Only when they reached his room and he put her down in his bed did she stretch her arms above her head and smile. “Are you going to sleep with me now?” She murmured, and her words were both husky with invitation and slurred by alcohol.

He deserved a God-damned medal, Thaddeus thought with a low growl. How easy it would have been to push the ridiculously frothy dress up around her waist, slip aside her underwear and plunge inside of her.

But he would loathe himself for indulging that weakness. She was in no fit state to have any idea what she was asking for. Instead, he slipped her shoes from her feet and placed them at the foot of the bed.

“Soon,” he promised, running a hand over her dark hair. “Very soon.”

CHAPTER TWO

The sun was her enemy. It burned through her eyes making her corneas sting. Her mouth was thick with fur and tasted of dirty socks. When she sat up and pushed her hair from her face, her brain gave an unparalleled screech of complaint.

“Ugh,” she moaned, blinking one eye shut as she scanned the room and tried to remember what the hell had happened in the last twenty-four hours.

And then, piece by piece, it began to hammer into her consciousness. Anita and Jordan. Her beautiful best friend and her stunning husband making love in Saphire’s picture-perfect room, destroying her picture-perfect, no-good marriage.

Then what? She’d got a cab to the airport and decided to come to … to come to … Greece! It had been the first flight she could get onto. A first class ticket had been available on a plane bound for Athens that had been leaving almost immediately and she had been desperate to get as far away from her staid life in Notting Hill as possible.

And then?

Mr Konstanides, her brain taunted, and she lifted a hand to her breast to feel the nipple that he’d tormented on the flight. It drifted higher, to her lips. He’d kissed them until she’d thought she might pass out from the strength of sensation.

Mr Konstanides.

She looked down at her body. She was still wearing the black dress. Which meant they hadn’t slept together after all, didn’t it?

His side of the bed was unrumpled. In fact, her shoes and her body were the only signs of life in this incredibly luxurious hotel suite. She stood up gingerly.

No.

They hadn’t slept together.

Saphire could tell that having sex with a man like Mr Konstanides would have been an invasion of all of her senses. It would be life-altering, yet she felt very much as she had yesterday, except for the throbbing headache. And as that was self-inflicted, she refused to allow that to cower her back to bed.

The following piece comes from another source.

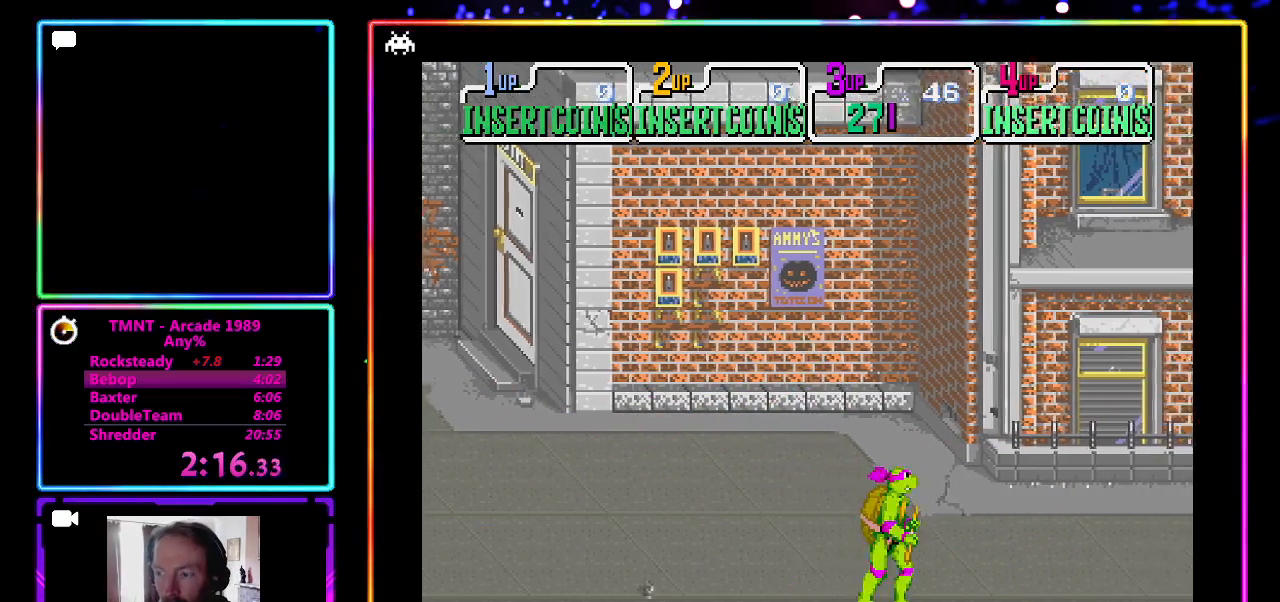
{"buttons": [], "left_stick": "right", "events": []}
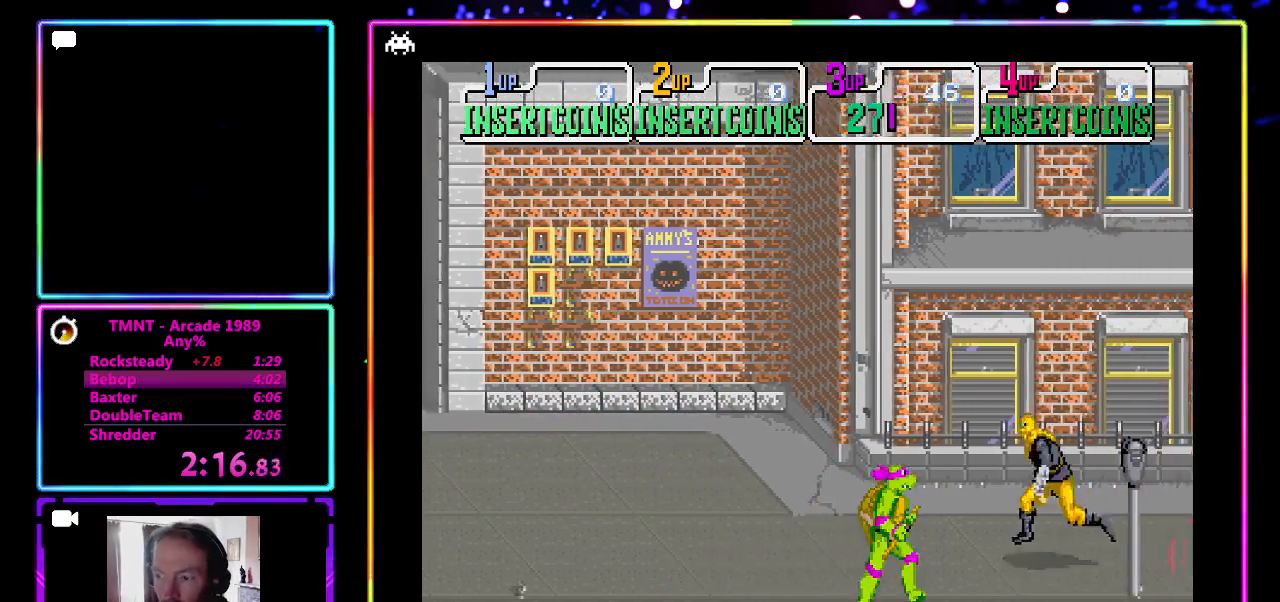
{"buttons": [], "left_stick": "right", "events": [[167, "left_stick", "up"], [233, "CROSS", "down"], [233, "SQUARE", "down"], [283, "left_stick", "right"], [350, "SQUARE", "up"], [483, "CROSS", "up"]]}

No, her body had only ever known one lover, and he had, she was beginning to suspect, treated her with kid gloves. Why? Had she bored him? Had she given him some silent, unknowing impression that she couldn’t handle being treated like a red-blooded, adult woman?

Flashes of their calm, missionary sex-life made her face pale now. She pushed them aside.

Possibly the sexiest man Saphire had ever met had wanted to sleep with her. And even if she couldn’t go through with it in broad daylight, his interest still meant something.

Hell, she could never go through with it, broad daylight or not. She’d be a huge disappointment to someone like him. He might have thought she was ready to jump into any willing man’s bed, but the truth was, she had no damned idea what to do when she got there.

Enormous windows behind her framed a stunning view of the beach. Saphire squinted past her pain to give it a slow appraisal. Despite the pounding headache, she couldn’t help but marvel at the pristine ocean and crisp white shore. The sand stretched for about the same distance in both directions, forming a sweeping cove. There were pale-cultured rocks at the cliff-face, and spiky green plants bursting from them. There was no sign of other guests, though far, far in the distance she could make out the stately silhouette of an enormous cruise ship.

Where the heck in Athens was she? She tried to remember where they’d gone after the airport but it was mostly a blank. She had a brief impression of a stunning hotel. A boat? No. Surely not. It must have been a fast car. And she remembered being cradled against his broad, strong chest; almost asleep but awake enough to register how capable he was, and how safe she felt.

She lifted her forefingers to her temples and pressed against them, willing her head to stop bleating noisily at her.

“How do you feel?”

She startled and spun around far faster than was wise for someone in her fragile state.

Mr Kostanides was reclined with easy relaxation against the door jamb. He wasn’t wearing anything except a pair of black underpants. Saphire’s heart was pounding hard into her rib cage. He was so much better in the flesh than she’d dared to dream. His cinnamon-coloured tan was all-over. The previous evening his body had been concealed by a corporate shirt and pants. Now? Everything was on display. From the broad shoulders, to the rippling chest and strong, masculine legs. But most importantly, a certain part of his anatomy that she was trying her hardest not to stare at. Yet it was there and her cheeks flushed with a school-girl coyness.

“Oh, God,” she said softly and gripped the wall behind her. How had she ended up here?

“Just what I was thinking,” he murmured, his eyes doing an appraisal of their own.

Saphire shook her head, ignoring the sharp pain behind her eyes. “You’re hardly wearing anything.”